Jeffries disse na quarta-feira que a taxa de visto foi dispensada e que Évora poderá participar no próximo jogo de Cabo Verde contra o Uruguai, em Miami, no domingo. Ele agradeceu ao Secretário de Estado dos EUA, Marco Rubio, e ao Departamento de Estado por seus esforços.
“Os cabo-verdianos na América e em toda a diáspora estão a celebrar a discreta tenacidade e resiliência dos Tubarões Azuis, juntando-se aos adeptos de futebol de países de todo o mundo”, disse Jeffries num comunicado. “Essa alegria diminuiu um pouco quando Vozinha revelou aos prantos que sua própria mãe não pôde testemunhar pessoalmente a atuação icônica de seu filho devido a complicações com o visto. Nenhuma mãe perderia a oportunidade de ver seu filho fazer história.
“Depois de tomar conhecimento deste desenvolvimento, falei com o Secretário de Estado Marco Rubio e pedi ao Departamento de Estado que faça tudo o que estiver ao seu alcance para que a sua mãe possa assistir ao próximo jogo em Cabo Verde. É um privilégio anunciar que a mãe de Vojinha poderá obter um visto a tempo de assistir ao jogo contra o Uruguai neste domingo. FIFA.
Vozinha, 40 anos, é o jogador de futebol preferido de Cabo Verde e é guarda-redes titular há 13 anos. Ele tem sido uma estrela emergente nesta Copa do Mundo, ajudando seu país a ganhar os primeiros pontos e conquistando milhões de novos seguidores nas redes sociais.
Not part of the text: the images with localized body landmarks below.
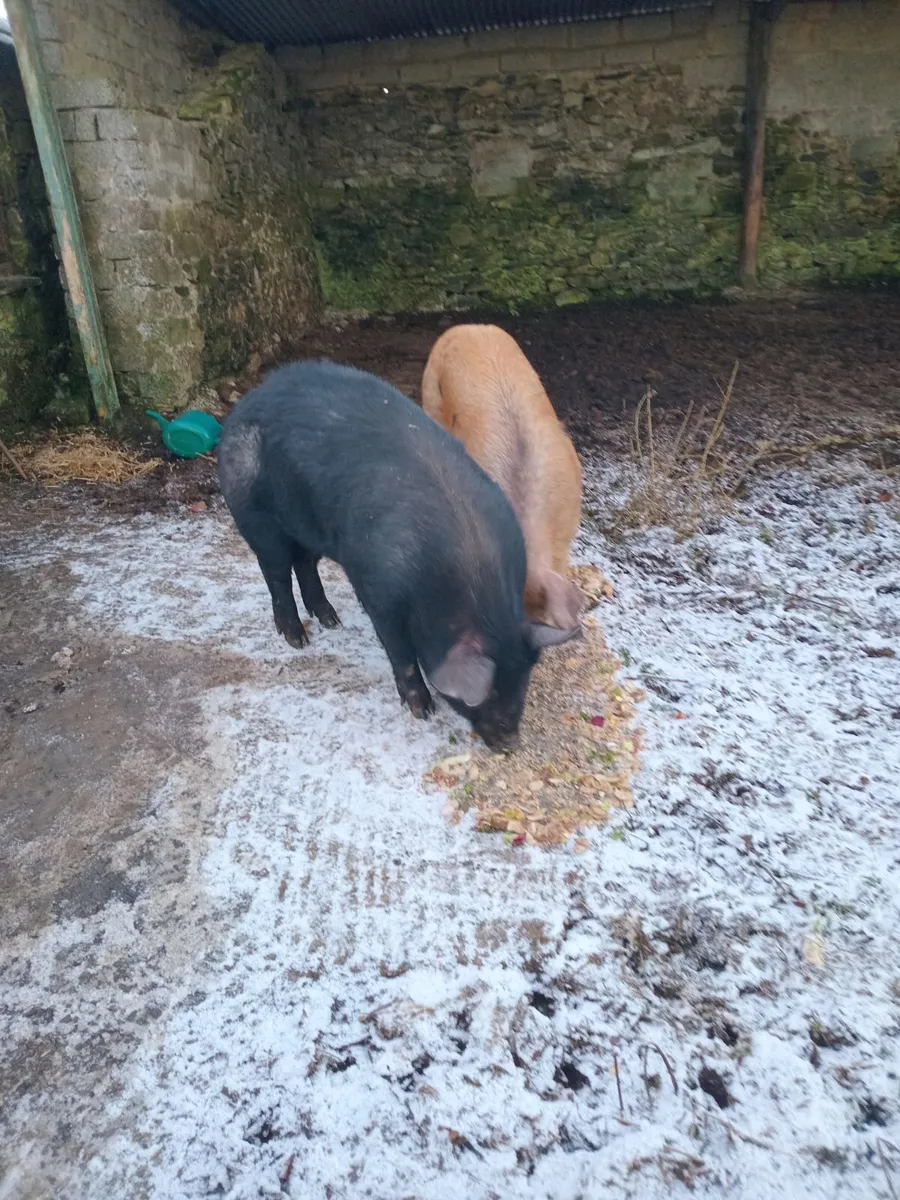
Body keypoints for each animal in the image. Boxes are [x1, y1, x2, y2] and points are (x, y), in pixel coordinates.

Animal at [217, 360, 577, 750]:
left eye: (523, 678)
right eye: (487, 693)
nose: (510, 742)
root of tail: (246, 402)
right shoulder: (379, 590)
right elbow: (400, 651)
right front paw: (423, 711)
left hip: (308, 524)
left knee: (305, 564)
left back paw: (330, 619)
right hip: (254, 513)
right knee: (276, 573)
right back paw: (298, 639)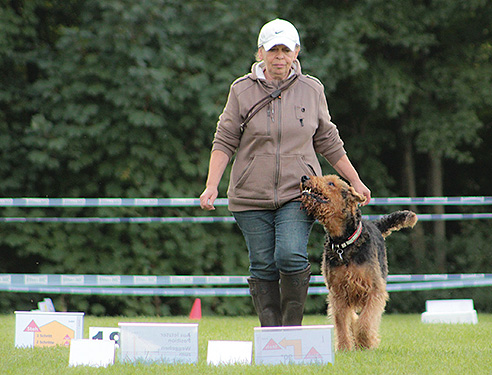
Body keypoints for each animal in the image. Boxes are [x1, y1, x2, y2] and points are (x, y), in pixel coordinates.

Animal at [298, 175, 418, 352]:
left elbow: (365, 322)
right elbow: (342, 322)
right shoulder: (338, 292)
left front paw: (365, 343)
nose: (304, 177)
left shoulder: (374, 290)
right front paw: (344, 348)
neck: (343, 243)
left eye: (331, 183)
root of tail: (375, 224)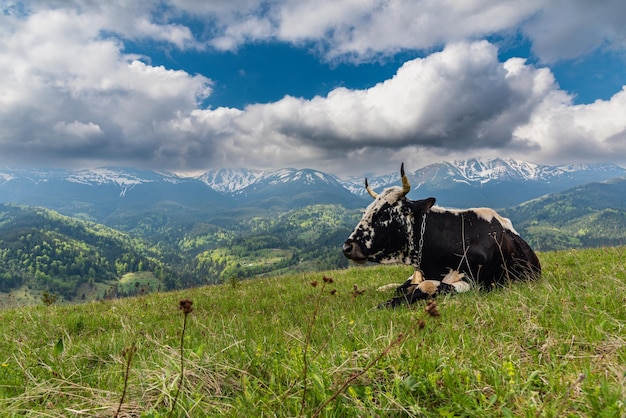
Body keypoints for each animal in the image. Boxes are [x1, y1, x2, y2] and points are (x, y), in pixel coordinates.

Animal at [338, 163, 540, 306]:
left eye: (383, 214)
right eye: (366, 212)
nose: (348, 247)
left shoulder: (475, 283)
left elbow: (425, 286)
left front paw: (385, 305)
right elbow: (405, 287)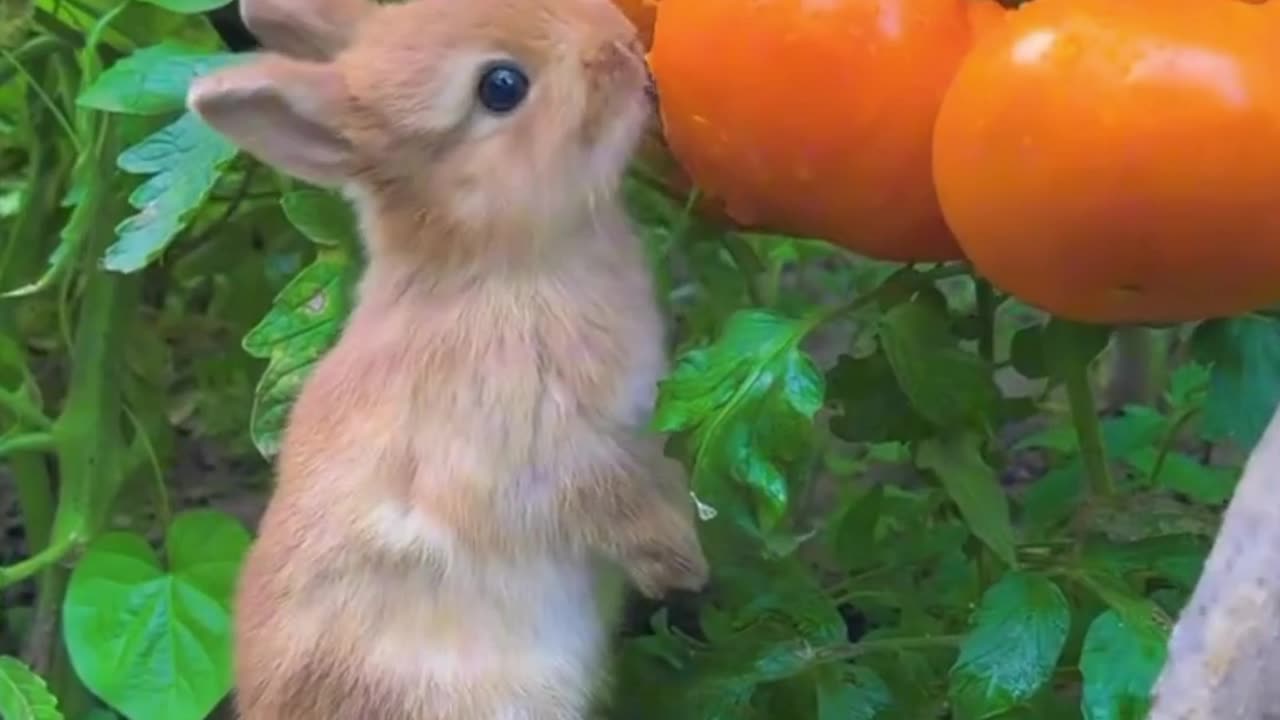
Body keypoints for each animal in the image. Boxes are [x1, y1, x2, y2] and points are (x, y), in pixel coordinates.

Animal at [183, 0, 711, 712]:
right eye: (501, 87)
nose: (623, 44)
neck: (494, 264)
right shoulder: (544, 445)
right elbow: (615, 504)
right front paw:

“Chorei porque cresci com meus avós e infelizmente eles não estavam aqui; eles morreram há alguns anos”, disse ela após os resultados de segunda-feira. “Eles foram tudo para mim, para minha vida. Também chorei porque minha mãe não pôde vir aqui por causa do visto.
“Trabalhei toda a minha vida para este momento. Tenho 40 anos. Comecei a jogar futebol profissionalmente em 2012, aos 25 anos. Pensei em desistir, mas por causa deste sonho continuei. É para todos. Fui eleito o melhor em campo, mas é para todos os meus companheiros porque sem eles nada seria possível. Vou continuar a trabalhar por Cabo Verde e pelo povo.”
Évora, uma empregada doméstica de 59 anos, disse à Reuters que assistiu ao jogo a partir da sua casa em São Vicente, uma das 10 principais ilhas de Cabo Verde.
“Eu disse que nenhuma bola entraria no gol dele e foi exatamente isso que aconteceu”, disse ele. “Ela é uma grande goleira. Tenho muito orgulho de ser mãe de Vojinha e espero que ela defenda todas as bolas que aparecerem em seu caminho.”